Saat warga memprotes penembakan tersebut, polisi kota dan polisi negara bagian tiba untuk mengendalikan kerumunan. Situasi tampaknya mereda pada Sabtu sore setelah agen federal meninggalkan area tersebut, meskipun para pengunjuk rasa tetap berada di jalanan selama beberapa jam setelahnya.
Walz dan pejabat lokal serta negara bagian lainnya menyerukan penghentian segera operasi penegakan imigrasi lokal pemerintahan Trump.

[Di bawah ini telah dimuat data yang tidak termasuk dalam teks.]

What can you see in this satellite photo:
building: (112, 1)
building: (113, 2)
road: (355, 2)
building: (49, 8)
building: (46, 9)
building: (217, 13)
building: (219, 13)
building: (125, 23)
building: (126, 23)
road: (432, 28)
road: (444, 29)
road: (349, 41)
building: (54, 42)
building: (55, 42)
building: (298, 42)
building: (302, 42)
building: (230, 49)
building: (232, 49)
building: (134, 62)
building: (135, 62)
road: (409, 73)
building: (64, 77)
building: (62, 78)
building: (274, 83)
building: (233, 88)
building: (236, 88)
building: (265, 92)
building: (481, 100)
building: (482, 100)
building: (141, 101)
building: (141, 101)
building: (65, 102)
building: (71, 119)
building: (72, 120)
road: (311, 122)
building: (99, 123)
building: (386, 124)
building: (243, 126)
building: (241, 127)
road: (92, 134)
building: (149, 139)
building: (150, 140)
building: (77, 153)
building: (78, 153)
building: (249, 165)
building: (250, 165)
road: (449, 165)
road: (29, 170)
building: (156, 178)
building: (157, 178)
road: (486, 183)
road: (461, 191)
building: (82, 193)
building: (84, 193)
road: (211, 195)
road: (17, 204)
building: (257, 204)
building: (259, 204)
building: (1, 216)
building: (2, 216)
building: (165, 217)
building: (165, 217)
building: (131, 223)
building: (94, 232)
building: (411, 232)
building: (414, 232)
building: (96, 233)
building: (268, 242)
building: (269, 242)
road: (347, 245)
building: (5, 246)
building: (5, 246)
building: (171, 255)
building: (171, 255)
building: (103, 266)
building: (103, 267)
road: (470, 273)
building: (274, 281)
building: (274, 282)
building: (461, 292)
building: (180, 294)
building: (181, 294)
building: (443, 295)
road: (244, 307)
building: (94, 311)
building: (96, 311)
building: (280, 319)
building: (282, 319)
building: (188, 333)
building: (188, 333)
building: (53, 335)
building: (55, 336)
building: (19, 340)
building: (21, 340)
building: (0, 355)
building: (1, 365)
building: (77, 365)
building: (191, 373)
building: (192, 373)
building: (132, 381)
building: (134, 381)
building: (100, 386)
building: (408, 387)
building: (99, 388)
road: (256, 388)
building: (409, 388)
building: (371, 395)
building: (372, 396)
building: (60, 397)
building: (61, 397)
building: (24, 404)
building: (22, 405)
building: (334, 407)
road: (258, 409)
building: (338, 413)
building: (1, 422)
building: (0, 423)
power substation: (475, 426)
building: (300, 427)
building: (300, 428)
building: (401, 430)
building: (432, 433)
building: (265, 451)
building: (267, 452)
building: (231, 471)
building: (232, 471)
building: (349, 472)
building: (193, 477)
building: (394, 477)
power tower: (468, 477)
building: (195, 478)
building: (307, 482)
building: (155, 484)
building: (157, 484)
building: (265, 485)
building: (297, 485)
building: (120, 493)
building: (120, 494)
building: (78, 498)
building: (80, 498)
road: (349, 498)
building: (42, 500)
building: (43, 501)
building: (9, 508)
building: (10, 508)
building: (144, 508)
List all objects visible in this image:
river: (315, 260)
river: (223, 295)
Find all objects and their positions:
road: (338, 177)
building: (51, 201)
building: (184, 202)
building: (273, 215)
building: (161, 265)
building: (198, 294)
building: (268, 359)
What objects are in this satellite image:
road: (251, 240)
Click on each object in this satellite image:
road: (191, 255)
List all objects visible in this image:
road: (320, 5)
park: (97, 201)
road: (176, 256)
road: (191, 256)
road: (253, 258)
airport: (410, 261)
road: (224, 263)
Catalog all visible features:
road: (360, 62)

"Berapa banyak lagi warga, berapa banyak lagi warga Amerika yang harus mati atau terluka parah agar operasi ini berakhir?" kata Wali Kota Minneapolis Jacob Frey dalam konferensi pers.
Trump menuduh pejabat terpilih lokal memicu perlawanan.
"Wali Kota dan Gubernur menghasut pemberontakan, dengan retorika mereka yang sombong, berbahaya, dan arogan," tulis presiden Republikan itu di media sosial.